Часть туземных племен вымерла. Другая часть ушла далеко в недоступные горы, в девственные леса. Остальные влачат жалкое существование.

Но разве не прав филиппинский поэт-партизан Санггуни, восклицая:

Они нас не возьмут измором!

Им наших голосов не утопить

в реке их вероломной.

Нам нет числа, и не удастся

им столкнуть нас в пропасть.

Только тот, кто веками томился в ярме, может мечтать о независимости так исступленно страстно, как филиппинцы. Колонизаторы могут задушить и даже истребить народ (как американцы истребляли индейцев в США), но погасить в нем национальное чувство и святую жажду свободы они не могут, нет!

Уже давно лучшие люди филиппинского народа борются за независимость; первым среди них был Хосе Рисаль, поэт.

После ареста Рисаля знамя борьбы взял в свои руки Андреас Бонифасьо. Он поднял восстание против испанского владычества, но был изменнически убит. Восстание, однако, не угасало.

Американцы в своей борьбе с Испанией за колонии воспользовались этим восстанием. Они обещали Филиппинам независимость, но, победив, обманули их. Тогда филиппинцам пришлось бороться с новыми колонизаторами.

В 1941 году на Филиппины вторглись японцы. Поразительно быстро разбили они американцев. Я был на острове Коррехидор, запирающем вход в Манильскую бухту, и видел там американскую крепость с гигантскими орудиями; эта крепость (на острове!) могла держаться долго, очень долго. Между тем пала она мгновенно. Скажу по правде, меня очень удивило, что американские офицеры, показывая нам эту теперь разрушенную крепость, не краснели от стыда, а даже довольно весело рассказывали о том, как фьють — в крепость пала!

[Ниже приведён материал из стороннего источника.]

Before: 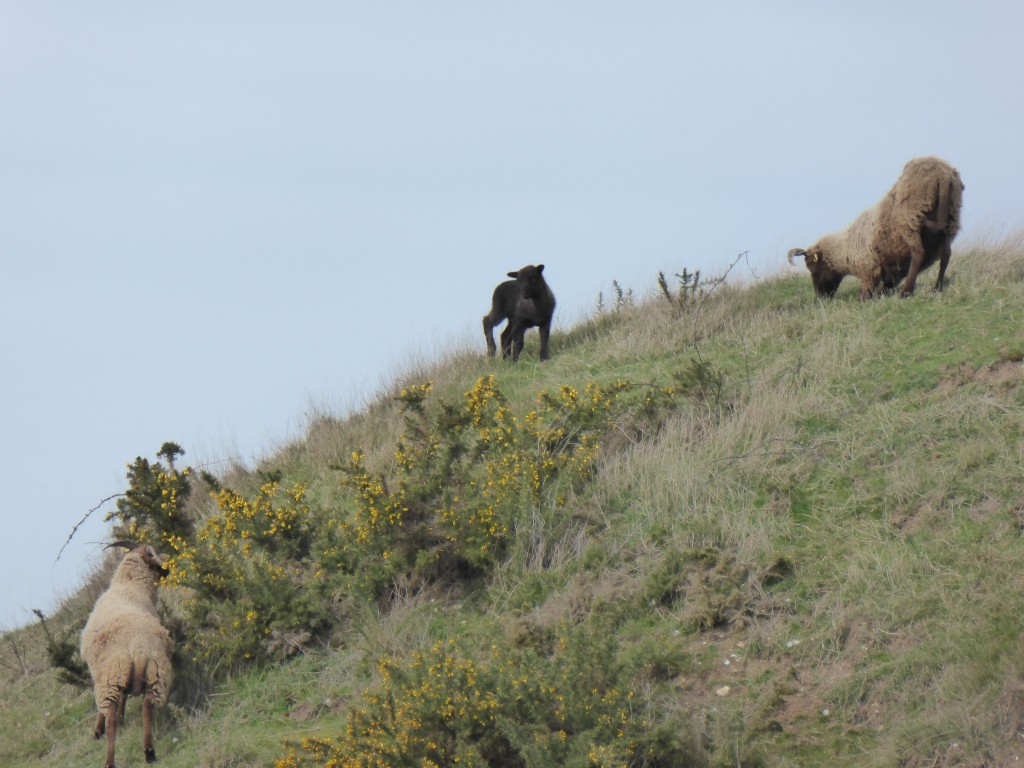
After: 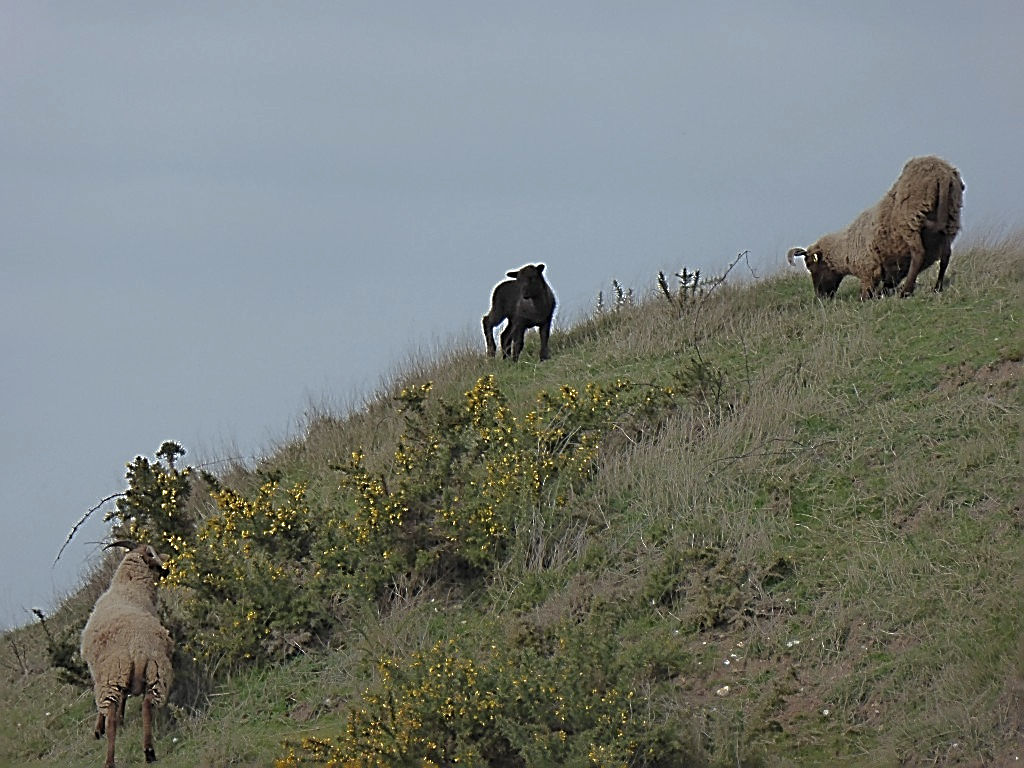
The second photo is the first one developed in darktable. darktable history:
sharpen: amount 1.993
base curve: curves: ch0 [(0, 0) (0.841, 0.609) (1, 1)]
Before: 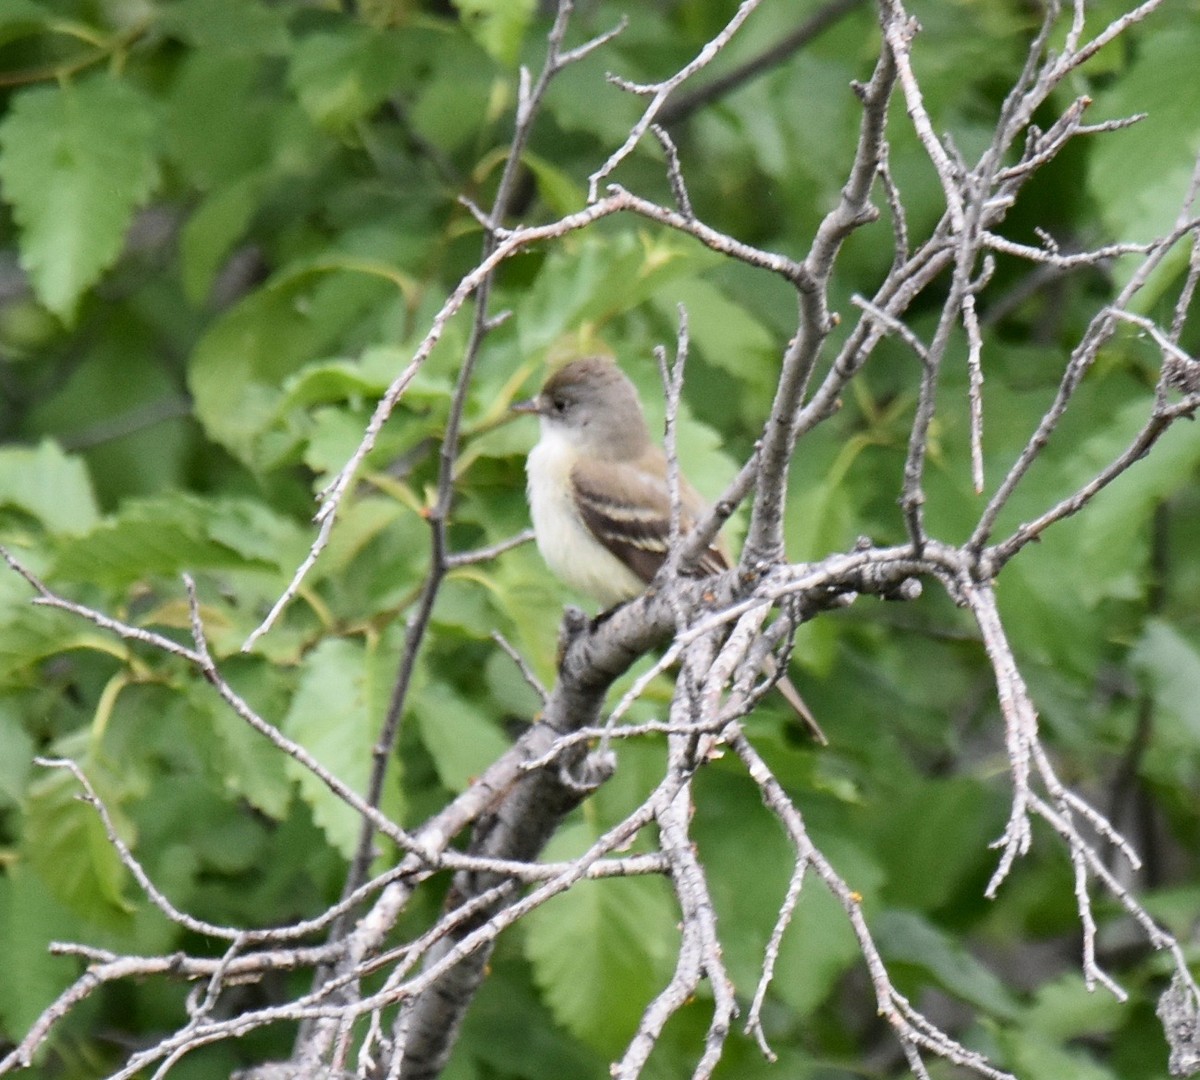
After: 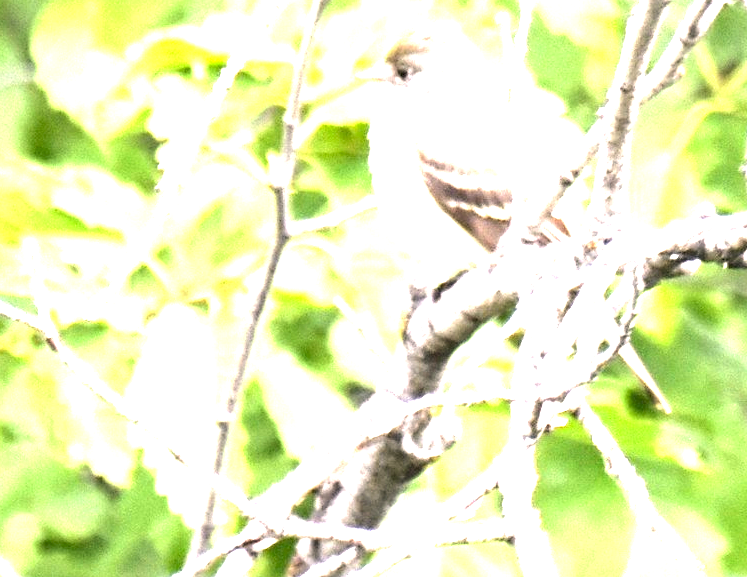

Значительно труднее японцам было сломить сопротивление филиппинского народа. Во главе сопротивления стояли коммунисты. Партизаны — хукбалахапы — ушли в горы Батаана и продолжали борьбу. Конгресс США заверил филиппинцев, что они получат независимость сразу же после освобождения островов от японцев. Так — во второй раз — США обманули филиппинцев.

Японцы — изгнаны, американцы — вернулись, а... независимости нет, и хукбалахапы — истинные борцы и патриоты — загнаны в подполье, и на островах утвердился «мир и порядок» — «порядок убийств и мирное спокойствие смерти».